From: Erik Naggum <erik@naggum.net>
Date: Tue, 07 May 2002 02:40:41 GMT
Newsgroups: comp.lang.lisp
Message-ID: <3229728040064576@naggum.net>

* Cory Spencer
| Just a quickie question - is there already a Common Lisp function that
| will split a string on a given character?

  Most often, when people ask quickie questions, they have been working
  themselves through what one would think of as a labyrinth where they make
  brief excursions in the wrong direction and self-correct when they hit
  the wall, so to speak.  When they hit the wall and do not self-correct,
  they post a quickie question, but there is an arbitary amount of back-
  tracking involved in providing the right answer.  Just moving the person
  into a new labyrinth without the particular wall they have run into is
  seldom the best answer, as the wrong choice they have made will lead them
  right into another wall shortly thereafter.  Therefore, a "quickie" is a
  strong signal to experienced problem-solvers that something is wrong: The
  requestor is stuck, but does not think he should have been.  However, if
  his thinking were correct, he would not be stuck.  Yet he is, and that is
  a hint that the amount of backtracking required will be significant and
  that is just the opposite of a "quickie".
  
| ie) will perform a similar function as this:

  Generally speaking, a reader or parser of some sort.

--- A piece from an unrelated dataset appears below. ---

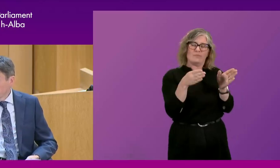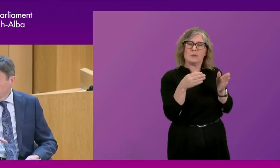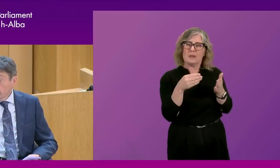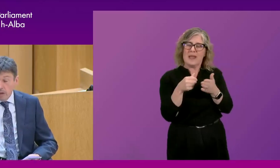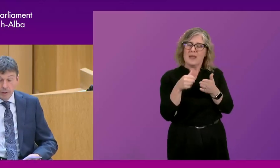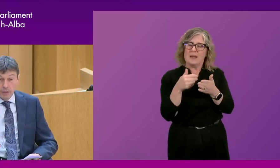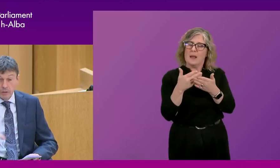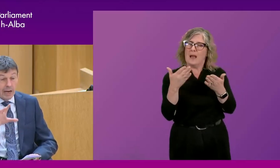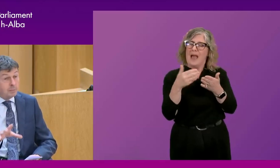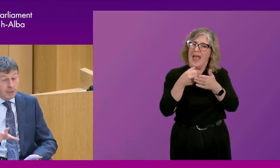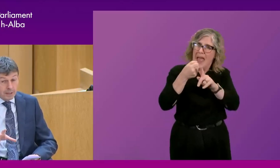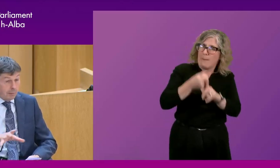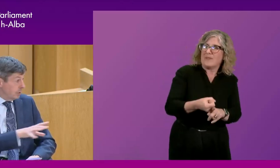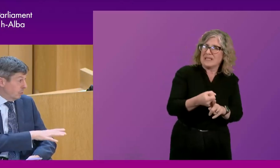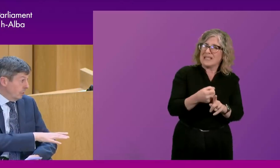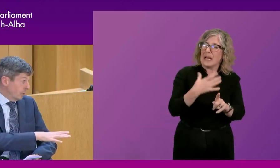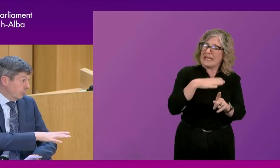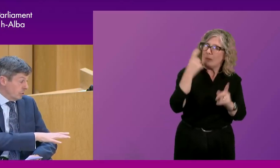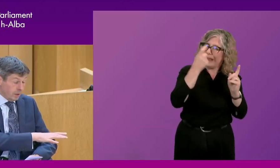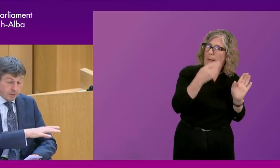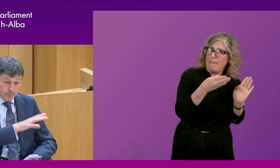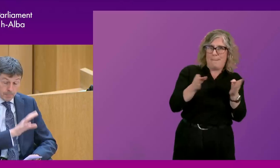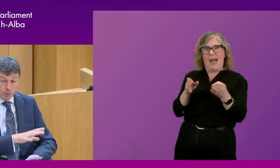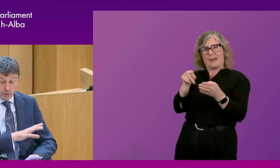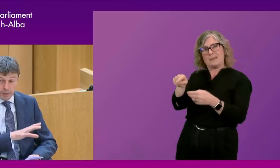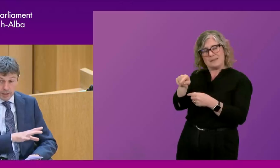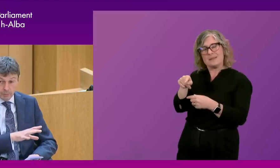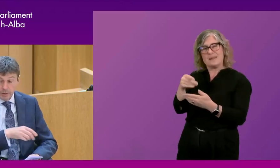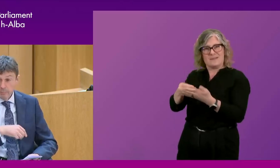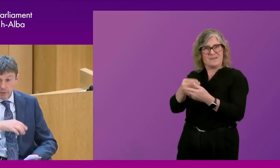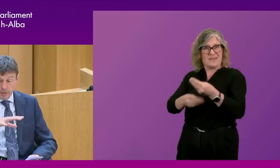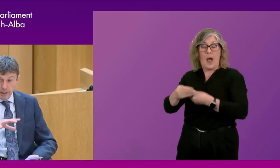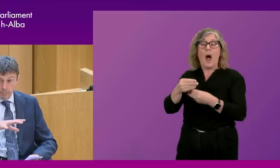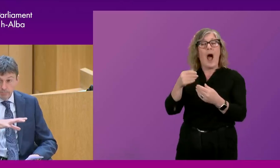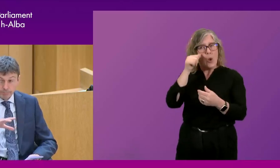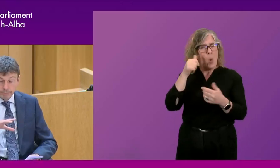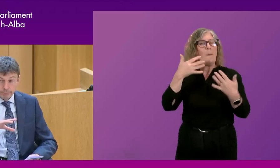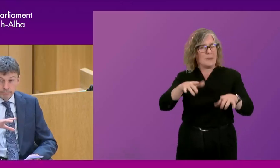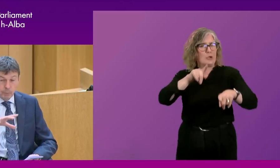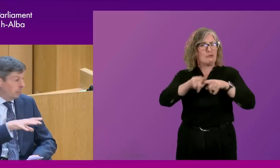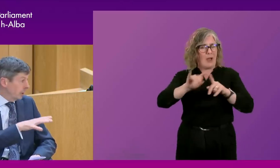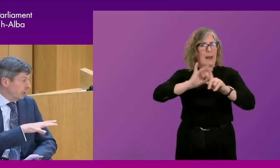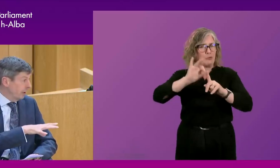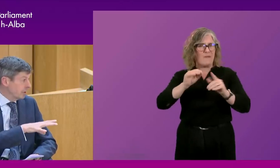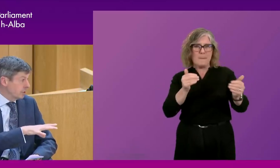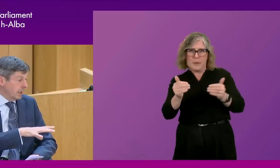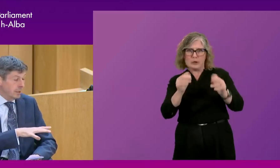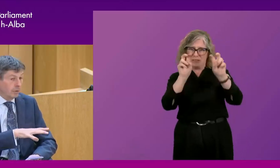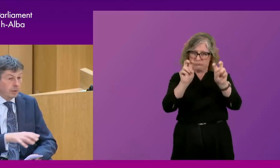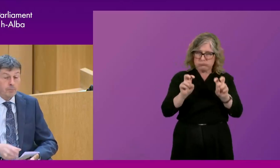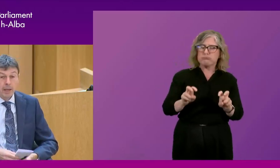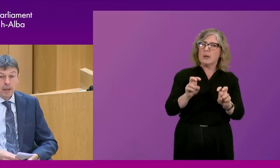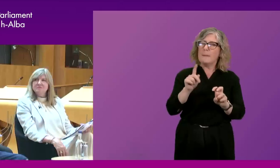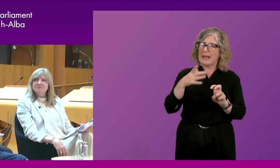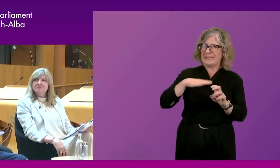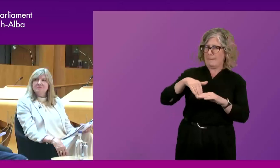responsibility more than anything else. And there has been an attempt to improve the budget process, which I think has helped, but, um, probably a greater emphasis on that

  It is quite important to realize that you will never, ever have a case
  where you can entirely get rid of the "splitting" character.  If you
  think you can legitimately expect this, you are just too inexperienced at
  what you are doing and will run into a problem sooner or later.  Let me
  give you a few examples.  Under Unix, you cannot have a colon in your
  login name, in your home directory name, in your real name, or in your
  shell, because the colon separates these fields in a system password
  file.  (Not to mention null bytes and newlines.)  This is just too dumb
  to be believable on the face of it, but it is actually the case.  Unix
  freaks do not think this is a problem because they internalize the rules
  and do not _want_ a colon in those places.  However, software that
  updates the password file has to do sanity checks in order not to expose
  the system to serious security risks because there is no way to escape a
  payload colon from the delimiting colon.  In the standard Unix shells,
  whitespace separates arguments, but you have several escaping forms to
  allow whitespace to exist in arguments.  All in all, the mechanisms that
  are used in the shell are quite arcane and difficult to predict from a
  program, but a user can usually deal with it, in the standard Unix idea
  of "usually".  Then there is HTML and URL's and all that crap.  To make
  sure that a character is always a payload character, it must be written
  as &#nnn, where nnn is the ISO 10646 code for character, or you have to
  engagge in table lookups, context-sensitive parsing rules, and all sorts
  of random weirdness.  Likewise, in URL's, it is incredibly hard to get
  all you want through to the other side.  Recently, I subscribed to the
  Unabridged Merriam-Webster dictionary, and they need the e-mail address
  as the username.  It turned out to be very hard to write a URL that had a
  payload @ in the username and a syntax @ before the hostname.  I actually
  find such things absolutely incredible -- to be so thoughtless must have
  been _really_ hard.

  This is why you should not use position to find a character to split on,
  you should use a state machine that traverses the string and finds only
  those (matching) characters that are syntactically relevant, not those
  (matching) characters that are (or should be) payload characters.  A
  regular expression is _not_ sufficient for this task.
-- 
  In a fight against something, the fight has value, victory has none.
  In a fight for something, the fight is a loss, victory merely relief.

  70 percent of American adults do not understand the scientific process.